Marmara Denizi’nin son dönemde sıcaklık artışıyla birlikte yaşadığı bir sorun var: Denizanası. Gözle görülür şekilde artan denizanaları Sarayburnu açıklarından Bakırköy açıklarına kadar kilometrelerce uzunlukta bir şerit oluşturuyor. Uzmanlar bu artışın Marmara’nın korkulu rüyası müsilajı, diğer adıyla deniz salyasını tetikleyeceğini belirtiyor. Konuyla ilgili ayrıntılı haberimizi bu linke tıklayarak okuyabilirsiniz.
İstanbul Üniversitesi (İÜ) Su Bilimleri Fakültesi Dekanı Prof. Dr. Melek İşinibilir Okyar denizanalarıyla beslenen canlıların endüstriyel balıkçılıkla avlanmasının da bu artışta bir gerekçe olabileceğini söylüyor ve “Küresel ısınmaya bağlı olarak iklim değişikliği, daha tropik bölgelerde yaşayan türlerin akıntılarla Marmara Denizi’ne gelmesine imkan sağlıyor” diyor.
“İleri biyolojik arıtma olmayınca suyun kalitesini ve ekosistemin dengesini bozacak unsurları suya vermiş oluyorsunuz. Bu da denizanaları popülasyonu için bir fırsattır. Kıyı tahribatının durdurulması gerekiyor” diyen Prof. Dr. Okyar park ve yol yapmak için kıyı ekosisteminin tahrip edilerek doldurulmasının denizanası larvalarının üremesi için alan oluşturduğunu söylüyor.
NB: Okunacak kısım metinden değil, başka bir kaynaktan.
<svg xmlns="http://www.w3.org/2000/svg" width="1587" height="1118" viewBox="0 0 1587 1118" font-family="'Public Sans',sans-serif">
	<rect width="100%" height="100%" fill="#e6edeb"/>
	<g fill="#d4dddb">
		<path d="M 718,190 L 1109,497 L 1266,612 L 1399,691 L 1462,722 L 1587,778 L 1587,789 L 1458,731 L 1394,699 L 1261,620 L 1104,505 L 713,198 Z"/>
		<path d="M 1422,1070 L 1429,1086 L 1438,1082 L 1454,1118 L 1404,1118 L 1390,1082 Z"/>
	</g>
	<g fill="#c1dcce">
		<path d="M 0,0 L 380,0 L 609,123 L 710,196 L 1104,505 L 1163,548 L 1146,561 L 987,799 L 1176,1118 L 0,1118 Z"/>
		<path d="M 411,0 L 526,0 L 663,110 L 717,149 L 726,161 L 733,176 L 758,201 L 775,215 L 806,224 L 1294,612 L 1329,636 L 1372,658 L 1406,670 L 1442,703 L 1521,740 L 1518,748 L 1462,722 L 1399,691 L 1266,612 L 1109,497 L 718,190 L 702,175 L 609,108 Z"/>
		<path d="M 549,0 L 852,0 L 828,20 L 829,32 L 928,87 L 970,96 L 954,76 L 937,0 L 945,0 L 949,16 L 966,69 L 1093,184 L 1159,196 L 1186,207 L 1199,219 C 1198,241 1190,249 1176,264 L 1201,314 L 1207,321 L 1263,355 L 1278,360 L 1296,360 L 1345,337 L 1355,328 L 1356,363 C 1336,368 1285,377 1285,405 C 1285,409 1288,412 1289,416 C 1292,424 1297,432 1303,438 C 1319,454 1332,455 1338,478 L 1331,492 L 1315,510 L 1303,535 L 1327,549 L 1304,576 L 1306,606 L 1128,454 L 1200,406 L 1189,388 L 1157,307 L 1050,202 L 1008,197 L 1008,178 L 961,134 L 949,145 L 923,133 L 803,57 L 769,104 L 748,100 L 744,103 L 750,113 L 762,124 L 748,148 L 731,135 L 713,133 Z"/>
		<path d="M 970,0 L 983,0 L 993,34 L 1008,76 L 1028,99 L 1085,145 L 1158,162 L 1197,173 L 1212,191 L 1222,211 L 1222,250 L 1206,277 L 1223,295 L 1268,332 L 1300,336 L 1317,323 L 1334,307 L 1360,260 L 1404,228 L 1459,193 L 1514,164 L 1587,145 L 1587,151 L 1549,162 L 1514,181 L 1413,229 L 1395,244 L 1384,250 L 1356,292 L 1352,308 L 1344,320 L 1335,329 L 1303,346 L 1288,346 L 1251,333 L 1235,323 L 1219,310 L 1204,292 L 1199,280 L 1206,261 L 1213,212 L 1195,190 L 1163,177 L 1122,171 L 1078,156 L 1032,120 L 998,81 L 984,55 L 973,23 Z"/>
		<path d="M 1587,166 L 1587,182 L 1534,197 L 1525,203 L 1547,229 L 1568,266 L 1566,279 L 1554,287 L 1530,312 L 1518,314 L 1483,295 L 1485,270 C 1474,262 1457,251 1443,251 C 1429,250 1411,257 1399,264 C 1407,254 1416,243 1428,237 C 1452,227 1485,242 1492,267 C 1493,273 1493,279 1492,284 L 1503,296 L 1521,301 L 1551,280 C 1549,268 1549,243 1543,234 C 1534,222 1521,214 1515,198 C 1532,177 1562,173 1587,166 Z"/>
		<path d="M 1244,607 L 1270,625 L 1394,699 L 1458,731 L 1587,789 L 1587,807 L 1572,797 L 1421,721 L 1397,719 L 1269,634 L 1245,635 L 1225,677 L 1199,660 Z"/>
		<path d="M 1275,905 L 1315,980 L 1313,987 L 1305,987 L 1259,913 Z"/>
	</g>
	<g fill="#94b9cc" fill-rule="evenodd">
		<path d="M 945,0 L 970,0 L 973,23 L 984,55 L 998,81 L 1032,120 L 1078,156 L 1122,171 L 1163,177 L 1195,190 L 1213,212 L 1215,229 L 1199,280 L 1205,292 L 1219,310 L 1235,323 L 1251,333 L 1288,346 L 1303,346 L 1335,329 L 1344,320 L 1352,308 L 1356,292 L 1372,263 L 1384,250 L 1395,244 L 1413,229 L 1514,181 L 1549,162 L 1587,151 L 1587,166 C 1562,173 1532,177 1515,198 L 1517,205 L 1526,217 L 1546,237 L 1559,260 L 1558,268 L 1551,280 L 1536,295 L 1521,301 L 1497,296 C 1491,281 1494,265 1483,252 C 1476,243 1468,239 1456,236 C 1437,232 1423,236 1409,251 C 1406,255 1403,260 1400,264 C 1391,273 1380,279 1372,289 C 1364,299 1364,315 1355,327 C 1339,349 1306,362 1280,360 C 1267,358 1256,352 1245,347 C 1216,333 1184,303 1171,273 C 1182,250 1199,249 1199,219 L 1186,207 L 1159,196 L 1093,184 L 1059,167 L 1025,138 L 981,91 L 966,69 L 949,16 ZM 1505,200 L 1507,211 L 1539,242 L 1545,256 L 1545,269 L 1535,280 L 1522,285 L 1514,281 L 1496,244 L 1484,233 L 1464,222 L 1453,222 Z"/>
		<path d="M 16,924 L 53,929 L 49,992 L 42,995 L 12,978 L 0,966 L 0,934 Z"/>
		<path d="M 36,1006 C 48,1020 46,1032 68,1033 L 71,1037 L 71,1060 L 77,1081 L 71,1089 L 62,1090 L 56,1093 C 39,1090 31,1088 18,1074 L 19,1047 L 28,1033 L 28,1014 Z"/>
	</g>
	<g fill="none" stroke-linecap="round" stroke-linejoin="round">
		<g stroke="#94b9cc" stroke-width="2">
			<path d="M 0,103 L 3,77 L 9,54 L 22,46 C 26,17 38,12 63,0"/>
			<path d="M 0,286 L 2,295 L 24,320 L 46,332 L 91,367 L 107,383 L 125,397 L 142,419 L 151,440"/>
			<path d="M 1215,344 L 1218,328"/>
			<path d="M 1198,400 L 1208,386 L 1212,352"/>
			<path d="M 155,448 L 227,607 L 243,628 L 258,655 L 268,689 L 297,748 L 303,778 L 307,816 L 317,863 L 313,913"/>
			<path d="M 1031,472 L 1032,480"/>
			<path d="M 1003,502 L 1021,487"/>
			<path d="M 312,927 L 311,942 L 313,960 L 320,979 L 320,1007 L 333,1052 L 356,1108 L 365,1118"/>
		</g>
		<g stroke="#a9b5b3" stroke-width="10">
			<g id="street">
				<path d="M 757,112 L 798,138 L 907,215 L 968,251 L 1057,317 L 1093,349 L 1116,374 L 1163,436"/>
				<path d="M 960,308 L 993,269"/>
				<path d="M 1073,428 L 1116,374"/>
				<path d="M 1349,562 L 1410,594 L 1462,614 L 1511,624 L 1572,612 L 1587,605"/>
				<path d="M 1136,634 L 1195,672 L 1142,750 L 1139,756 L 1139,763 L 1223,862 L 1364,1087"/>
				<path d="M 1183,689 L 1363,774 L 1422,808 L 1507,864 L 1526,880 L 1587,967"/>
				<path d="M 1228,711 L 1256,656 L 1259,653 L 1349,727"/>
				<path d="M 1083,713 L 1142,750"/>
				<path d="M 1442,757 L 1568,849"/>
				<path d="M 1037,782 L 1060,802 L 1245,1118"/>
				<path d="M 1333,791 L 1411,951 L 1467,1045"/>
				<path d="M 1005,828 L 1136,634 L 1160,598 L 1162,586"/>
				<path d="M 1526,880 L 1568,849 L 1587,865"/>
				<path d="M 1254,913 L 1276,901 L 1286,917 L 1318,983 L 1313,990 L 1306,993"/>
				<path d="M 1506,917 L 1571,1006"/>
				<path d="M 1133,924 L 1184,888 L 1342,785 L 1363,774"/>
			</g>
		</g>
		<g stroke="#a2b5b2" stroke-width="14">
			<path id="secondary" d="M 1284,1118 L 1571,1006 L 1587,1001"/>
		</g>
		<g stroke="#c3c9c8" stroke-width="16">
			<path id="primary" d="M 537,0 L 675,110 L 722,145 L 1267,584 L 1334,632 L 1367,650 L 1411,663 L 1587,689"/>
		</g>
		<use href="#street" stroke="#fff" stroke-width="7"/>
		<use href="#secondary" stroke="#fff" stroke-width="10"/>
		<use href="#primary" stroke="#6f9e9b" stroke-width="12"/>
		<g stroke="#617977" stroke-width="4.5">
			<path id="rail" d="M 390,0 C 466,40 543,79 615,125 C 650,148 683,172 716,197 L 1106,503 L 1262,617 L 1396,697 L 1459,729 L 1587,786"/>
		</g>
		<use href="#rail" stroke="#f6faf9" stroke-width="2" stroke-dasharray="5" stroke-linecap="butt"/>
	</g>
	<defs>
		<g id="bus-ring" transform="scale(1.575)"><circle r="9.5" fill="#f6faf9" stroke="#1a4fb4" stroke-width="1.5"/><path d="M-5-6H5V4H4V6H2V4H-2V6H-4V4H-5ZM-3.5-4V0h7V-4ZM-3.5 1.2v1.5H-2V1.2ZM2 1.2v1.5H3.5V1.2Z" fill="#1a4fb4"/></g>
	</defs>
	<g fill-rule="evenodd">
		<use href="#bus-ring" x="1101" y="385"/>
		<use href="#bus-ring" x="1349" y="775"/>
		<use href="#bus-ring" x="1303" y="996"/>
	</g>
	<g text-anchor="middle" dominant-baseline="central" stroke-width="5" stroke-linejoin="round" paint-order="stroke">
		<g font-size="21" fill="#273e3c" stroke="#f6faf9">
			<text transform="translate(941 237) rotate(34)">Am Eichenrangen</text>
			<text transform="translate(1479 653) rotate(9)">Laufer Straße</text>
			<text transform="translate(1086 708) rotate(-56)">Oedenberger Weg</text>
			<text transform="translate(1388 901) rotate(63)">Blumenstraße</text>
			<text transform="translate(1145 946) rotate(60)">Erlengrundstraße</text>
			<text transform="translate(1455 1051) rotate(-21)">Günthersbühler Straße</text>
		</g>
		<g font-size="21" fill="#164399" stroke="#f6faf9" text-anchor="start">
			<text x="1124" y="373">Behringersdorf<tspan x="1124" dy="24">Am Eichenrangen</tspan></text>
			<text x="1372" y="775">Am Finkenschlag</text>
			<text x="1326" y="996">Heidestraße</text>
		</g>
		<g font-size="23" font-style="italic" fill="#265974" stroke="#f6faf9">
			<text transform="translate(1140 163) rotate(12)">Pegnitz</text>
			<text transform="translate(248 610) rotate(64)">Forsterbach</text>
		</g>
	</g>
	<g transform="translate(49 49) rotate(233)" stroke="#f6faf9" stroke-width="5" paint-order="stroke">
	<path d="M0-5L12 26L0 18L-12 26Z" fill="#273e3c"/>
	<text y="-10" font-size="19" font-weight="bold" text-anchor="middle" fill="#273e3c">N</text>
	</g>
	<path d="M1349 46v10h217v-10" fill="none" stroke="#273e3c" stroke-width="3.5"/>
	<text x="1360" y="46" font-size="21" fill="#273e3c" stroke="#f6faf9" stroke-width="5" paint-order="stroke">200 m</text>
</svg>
Marmara Denizi’nde 2021 yılında yaşanan müsilaj nedeniyle ekolojik bir felaket yaşandığını söyleyen Prof. Dr. Okyar “Her an yeniden yaşayabiliriz çünkü müsilajı oluşturan organizmalar Marmara Denizi’nde mevcut. Uygun şartlar meydana geldiğinde musilaj tekrara görülebilir. Biz bakanlığımız ile olan ortak çalışmamız ile denizanalarının musilajı tetikleyip tetiklemediğine baktık. Denizanaları müsilajın oluşmasında katalizör rolü var. Denizanalarının toplu ölümleri ile birlikte müsilajı destekleyecek şartlar meydana geliyor. Hemen dibimizde lağım çukuru gibi bir ortam olabilir. Marmara Denizi için hiçbir zaman umutsuz değilim, çünkü kendini yenileyebilen bir deniz” diyor.